Segurança jurídica ou medida que agrada aos mercados?

Em artigo publicado no final do ano passado, Daniel Steinberg chama atenção para o que seria um processo de aprimoramento institucional na coordenação entre as políticas fiscal, monetária e cambial que estaria ocorrendo no Brasil desde a criação do Banco Central do Brasil (BCB) pela Lei 4.595/64, com destaque para a extinção da conta movimento do Banco do Brasil em 1986, a proibição de financiamento do Tesouro Nacional pelo BCB pela Constituição de 1988, pela “implementação do Plano Real e adoção de medidas específicas do tripé macroeconômico, como as metas de inflação” e a pela Lei de Responsabilidade Fiscal (Lei Complementar 101/2000), que proibiu a emissão de títulos pelo BCB e determina que eventuais resultados positivos do BCB sejam depositados para a União após a constituição de reservas e eventuais resultados negativos resultem em aportes do Tesouro para o BCB.

À época, não se deu atenção especial para as operações cambiais do BCB devido ao reduzido volume das reservas internacionais. Segundo o BCB, em 2001 as reservas internacionais totalizavam USD 35,9 bilhões, enquanto a dívida externa sob responsabilidade do BCB era de USD 9,2 bilhões, resultando em uma posição credora líquida de USD 26,7 bilhões. Em 2007, as reservas internacionais aumentaram para USD 180,3 bilhões, enquanto o BCB praticamente quitou sua dívida externa, resultando em uma posição credora líquida de USD 180,2 bilhões. Devido ao aumento expressivo das reservas internacionais e queda da dívida externa, as operações cambiais se tornaram muito importantes no balanço da Autoridade Monetária.

= OBJETIVO DA TAREFA =
Reescreva de modo mais conciso o parágrafo do trecho de origem acima que começa com “À época, não se deu atenção especial”, preservando seus dados principais.

= ENTRADAS EXTRAÍDAS =
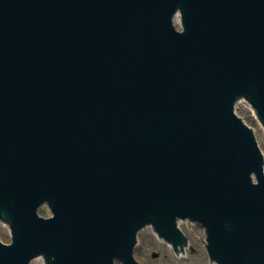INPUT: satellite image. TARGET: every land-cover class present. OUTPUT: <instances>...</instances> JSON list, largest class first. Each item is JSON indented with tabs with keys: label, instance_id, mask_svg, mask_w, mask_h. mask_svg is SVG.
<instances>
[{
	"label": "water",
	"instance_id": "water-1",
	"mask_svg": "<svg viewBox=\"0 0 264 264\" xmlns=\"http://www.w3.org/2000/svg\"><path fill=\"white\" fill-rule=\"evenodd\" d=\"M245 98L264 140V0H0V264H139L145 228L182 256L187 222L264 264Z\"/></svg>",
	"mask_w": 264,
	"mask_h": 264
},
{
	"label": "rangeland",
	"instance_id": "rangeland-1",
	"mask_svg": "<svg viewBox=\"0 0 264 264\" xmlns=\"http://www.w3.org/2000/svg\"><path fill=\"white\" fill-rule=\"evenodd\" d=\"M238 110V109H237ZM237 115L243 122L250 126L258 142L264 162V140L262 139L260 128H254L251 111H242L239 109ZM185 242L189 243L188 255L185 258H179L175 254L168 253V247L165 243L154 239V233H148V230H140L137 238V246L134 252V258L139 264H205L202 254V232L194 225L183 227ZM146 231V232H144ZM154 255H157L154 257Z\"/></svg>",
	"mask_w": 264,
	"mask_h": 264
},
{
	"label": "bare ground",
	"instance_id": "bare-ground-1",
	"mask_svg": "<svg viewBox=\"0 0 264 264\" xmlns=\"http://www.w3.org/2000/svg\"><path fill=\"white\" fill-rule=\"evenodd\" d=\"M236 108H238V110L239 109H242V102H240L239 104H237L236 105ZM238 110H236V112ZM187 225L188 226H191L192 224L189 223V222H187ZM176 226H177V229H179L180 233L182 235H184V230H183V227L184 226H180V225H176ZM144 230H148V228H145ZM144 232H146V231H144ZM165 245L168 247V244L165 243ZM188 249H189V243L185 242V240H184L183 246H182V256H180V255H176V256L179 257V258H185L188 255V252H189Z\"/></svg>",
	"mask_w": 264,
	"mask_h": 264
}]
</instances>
--
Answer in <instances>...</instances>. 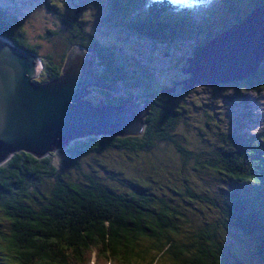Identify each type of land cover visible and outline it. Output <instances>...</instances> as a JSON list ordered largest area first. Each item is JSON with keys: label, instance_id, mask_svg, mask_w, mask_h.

= RESPOSTA =
À época, as operações cambiais do BCB receberam pouca atenção porque as reservas internacionais eram reduzidas. Segundo o BCB, em 2001 as reservas somavam USD 35,9 bilhões e a dívida externa sob sua responsabilidade, USD 9,2 bilhões. A posição credora líquida era, portanto, de USD 26,7 bilhões. Em 2007, as reservas alcançaram USD 180,3 bilhões e o BCB praticamente quitou a dívida externa, o que elevou a posição credora líquida a USD 180,2 bilhões. Com esse aumento das reservas e a queda da dívida, as operações cambiais tornaram-se muito importantes no balanço da Autoridade Monetária.